Psychology 458/558
Judgment and Decision Making
Prof. Bertram Malle
Fall 1995
Postscript to Lecture 4
The "pseudocertainty effect" refers to people's unwillingness to
consider the conditional nature of many decisions and the resulting
tendency to overweight supposedly "certain" outcomes in a chain of
probabilistic events (even though these outcomes may never be reached).

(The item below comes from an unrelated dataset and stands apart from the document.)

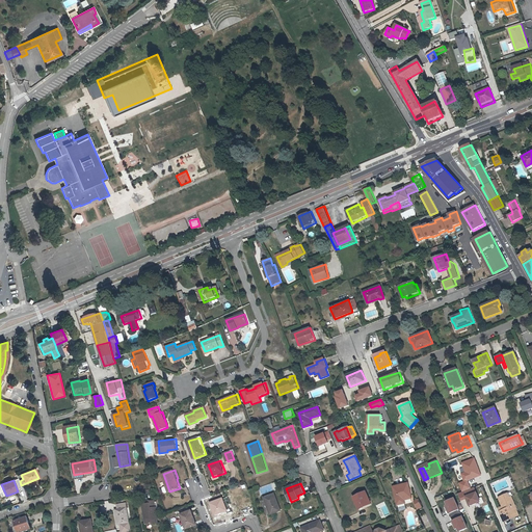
[(396,501),(403,500),(410,498),(409,491),(408,493),(408,489),(409,489),(407,483),(393,487),(396,501)]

Example1: Two-stage game by Kahneman & Tversky. Example 2: offering a job
to one of two candidates who have different probabilities of accepting the
offer and different probabilities of becoming "stars" if they
accept.
1. Framing of gains and losses
Examples: Asian disease vignette in assigned article, employee lay off vignette
in class. Why are responses so different in the two framing conditions? The
"saving" frame sets the loss as the reference point, and any better outcome
than the worst one is seen as a gain (leading to risk-averse decisions). The
"losing" frame sets the current state as the reference point, and any deviation
from that is seen as a loss (leading to risk-seeking decisions). An example to
think about: Framing your weekend either as "no-work" (in which case a small
amount of work will be a loss and thus very unpleasant) or as
"both-work-and-play" (in which case a small amount of work will be a gain and
thus relatively pleasant).
In conclusion, we cannot make context-free decisions. Our preferences,
beliefs, attitudes, are not "read out" but composed in a particular context.
You can use knowledge of such contextual influences to become more aware of the
way your decisions are composed and possibly change them, if you want to. You
could also use that knowledge to be a bit more charitable when evaluating
decisions that you or other people have made.